Given information -
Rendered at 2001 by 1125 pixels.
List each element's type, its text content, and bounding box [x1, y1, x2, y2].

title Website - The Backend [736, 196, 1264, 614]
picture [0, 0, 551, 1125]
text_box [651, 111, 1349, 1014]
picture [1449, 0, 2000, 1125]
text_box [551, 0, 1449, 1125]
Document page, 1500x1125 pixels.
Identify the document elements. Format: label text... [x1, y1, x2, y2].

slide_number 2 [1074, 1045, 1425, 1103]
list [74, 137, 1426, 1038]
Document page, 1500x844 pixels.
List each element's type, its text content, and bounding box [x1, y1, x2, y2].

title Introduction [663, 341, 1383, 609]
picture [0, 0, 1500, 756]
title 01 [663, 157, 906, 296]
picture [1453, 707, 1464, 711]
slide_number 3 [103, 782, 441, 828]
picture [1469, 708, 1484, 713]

Work item - State how many lines of the listing contain the word "pixels", giving the number by itself.

Your solution - 3